Il Comune ha già deliberato la costituzione dell’ARO per rendersi autonomo da ATO e SRR, strumenti fallimentari sotto ogni aspetto ed iniziare una nuova gestione, con una nuova gara d’appalto. Si tratta di un percorso che incontrerà resistenze e difficoltà, ma ci libererà dalla continua emergenza, dai ricatti e dalla schiavitù.
Per tutte queste ragioni non si comprende perché i dipendenti, nel reclamare i loro sacrosanti diritti, debbano causare un tale disastro ambientale colpendo i cittadini e costringendo il Comune ad occuparsi dell’emergenza, distogliendo gli uffici dal lavoro che è invece necessario per risolvere il problema alla radice e facendo il gioco di chi vuole costringerci all’emergenza.
Siamo tutti sulla stessa barca e dobbiamo operare tutti per liberare l’isola dai rifiuti e dal ricatto degli interessi esterni all’isola legati al ciclo perverso dei rifiuti. Le inchieste giudiziarie che hanno investito questo Comune lo dimostrano. Talmente il principio di legalità è stato calpestato che non sono mai state fatte trattenute alle Aziende per i servizi non effettuati, per i contenitori non forniti,  per l’interruzione del servizio. Oggi l’UTC sta applicando una sanzione di oltre 5.500 euro per ogni giornata di sciopero legittimo e di oltre 11.000 euro per l’interruzione arbitraria.

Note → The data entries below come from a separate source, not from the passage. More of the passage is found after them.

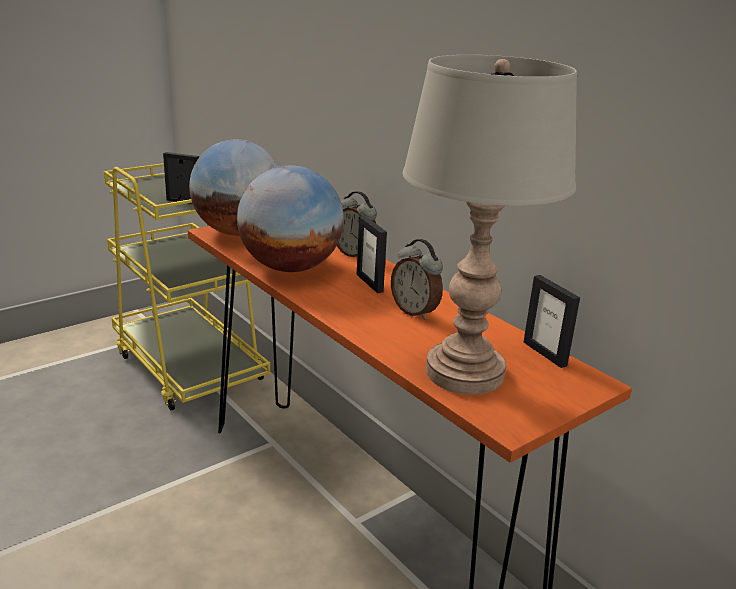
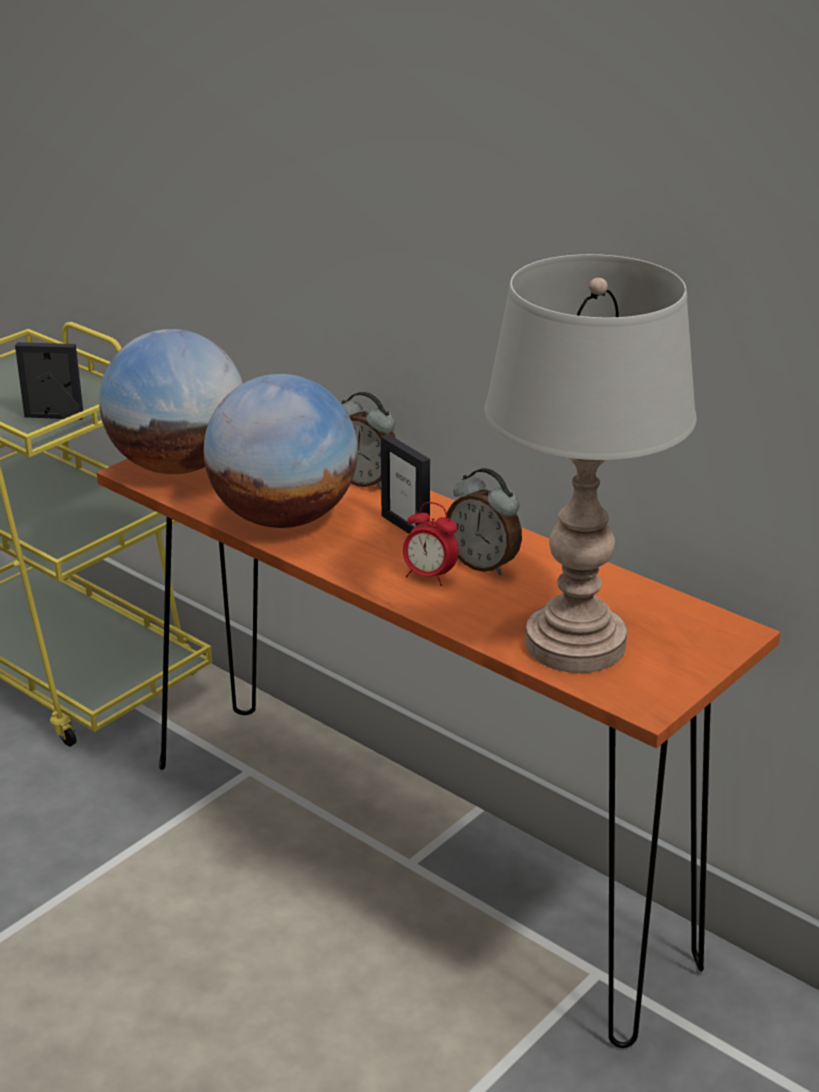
camera: 10 degrees left, 5 degrees up
(373, 314) = (429, 576): none -> alarm clock
(545, 353) = (667, 601): picture frame -> none

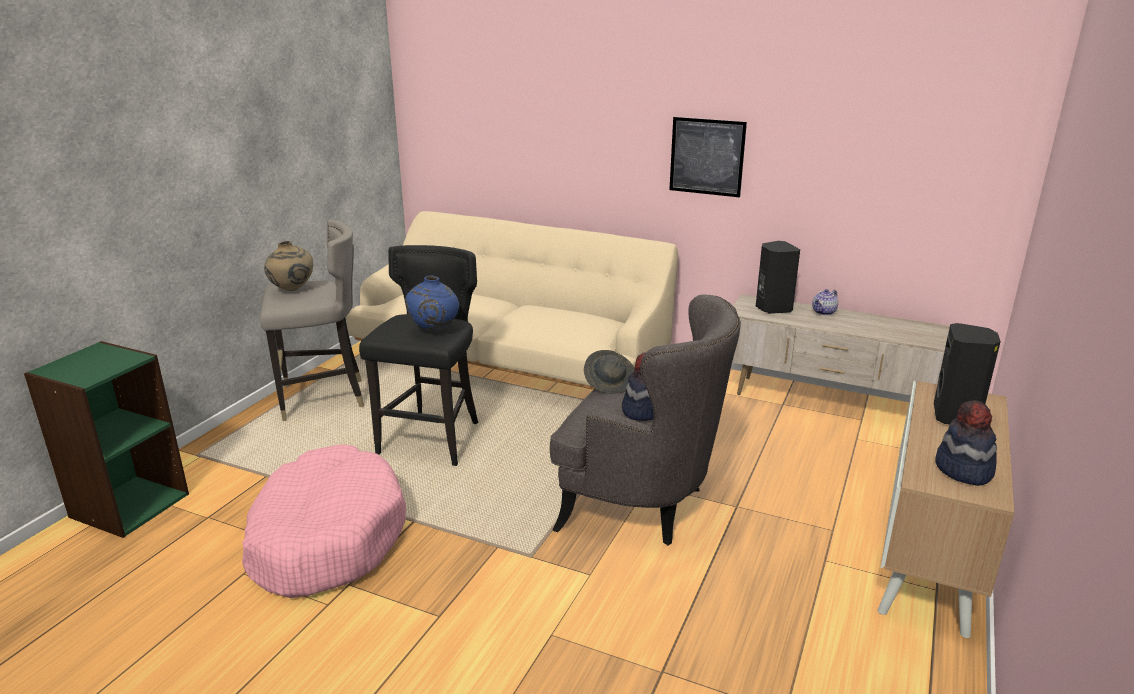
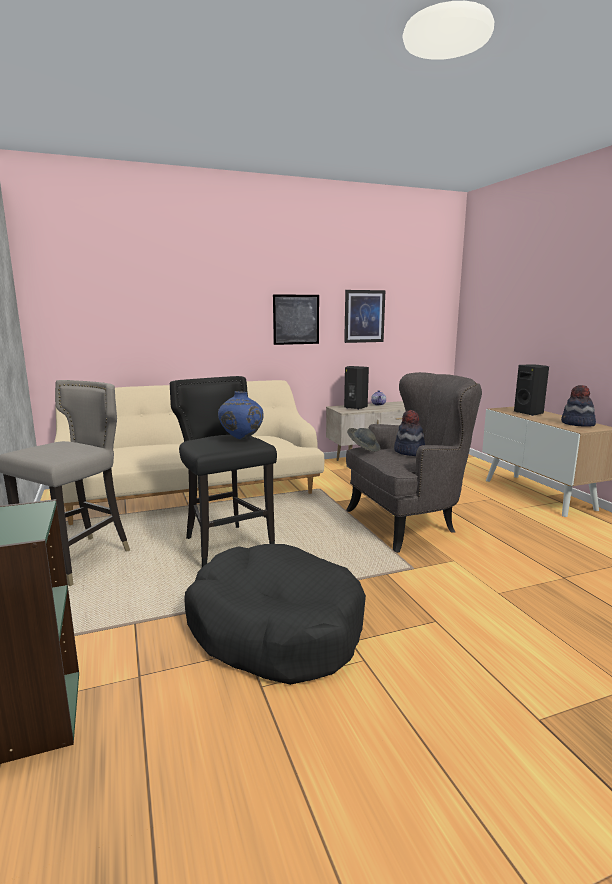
camera: 45 degrees left, 10 degrees down
(292, 290) = (48, 449): beige vase -> none
(326, 537) = (275, 628): pink dog bed -> black dog bed
(826, 163) = (364, 316): none -> picture

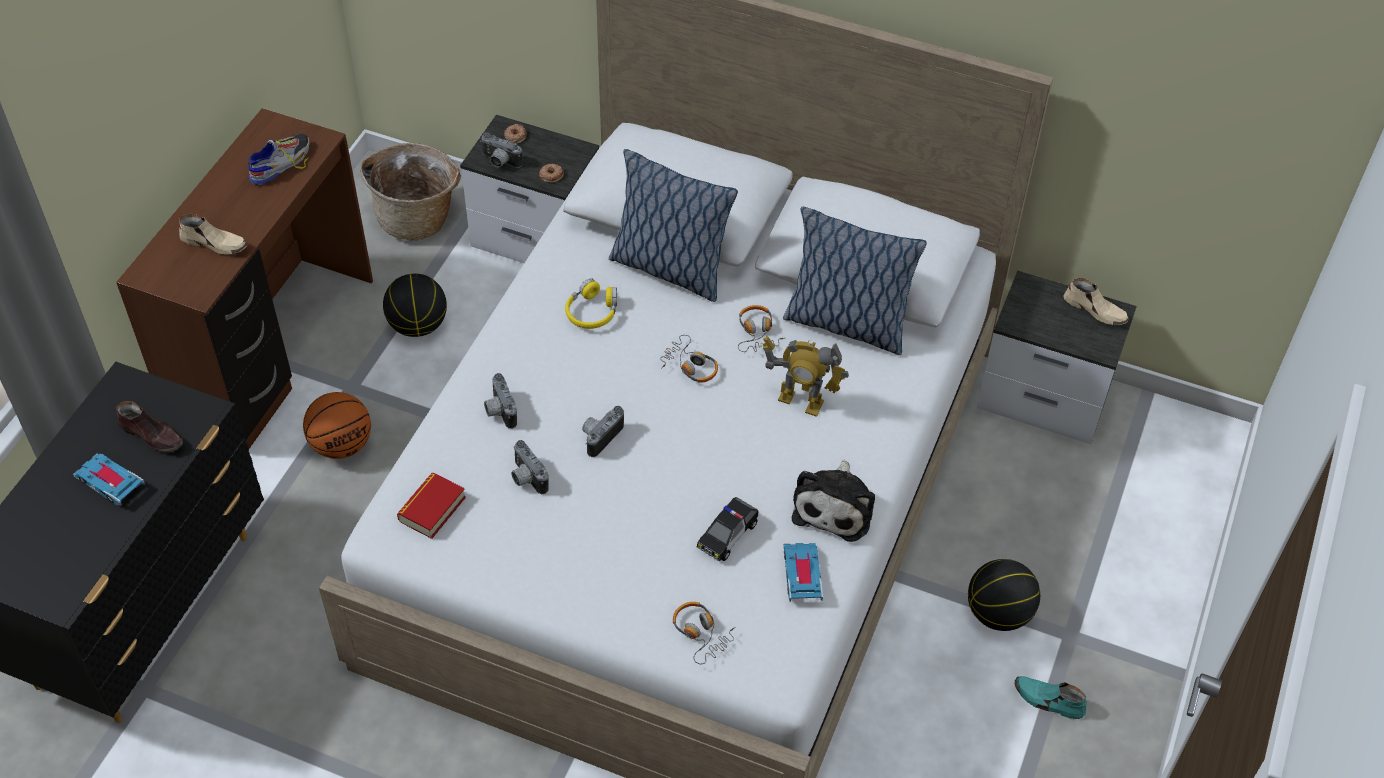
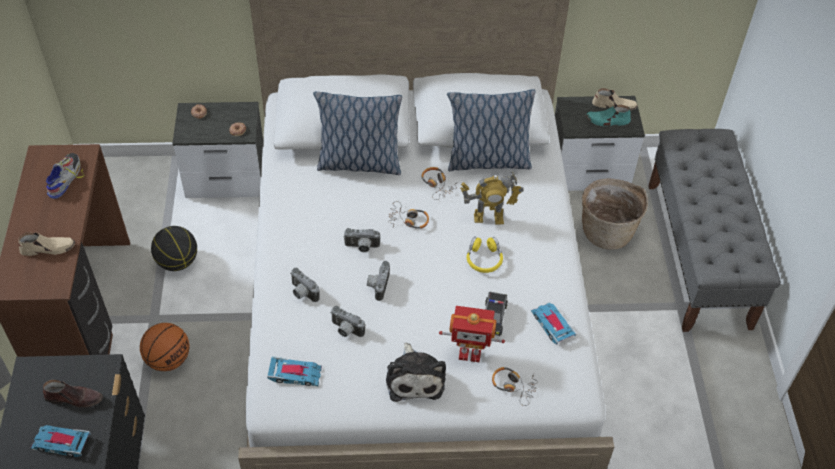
camera: 25 degrees left, 0 degrees up
(417, 217) = (138, 191): basket -> basket (607, 230)
(432, 509) = (295, 374): book -> toy car
(499, 162) = (198, 133): camera -> camera (362, 247)
(592, 312) = (326, 207): yellow headphones -> yellow headphones (484, 259)
(668, 569) = (470, 353): none -> toy robot
(835, 506) = (547, 275): plush toy -> plush toy (414, 377)
(998, 613) = (634, 308): basketball -> none
(1048, 700) = (690, 349): turquoise shoe -> turquoise shoe (607, 121)
(1141, 573) = (698, 254): none -> grey bench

Faccio dunque appello al buon senso e alla responsabilità di tutti e mi aspetto che il sacrosanto diritto di sciopero venga esercitato nel rispetto dei diritti dei cittadini a non essere sepolti dai rifiuti, applicando le sospensioni dello sciopero come previsto dalla legge. Il Comune sarà presto in condizione di pagare man mano che la cassa lo consentirà, con priorità su tutti gli altri pagamenti.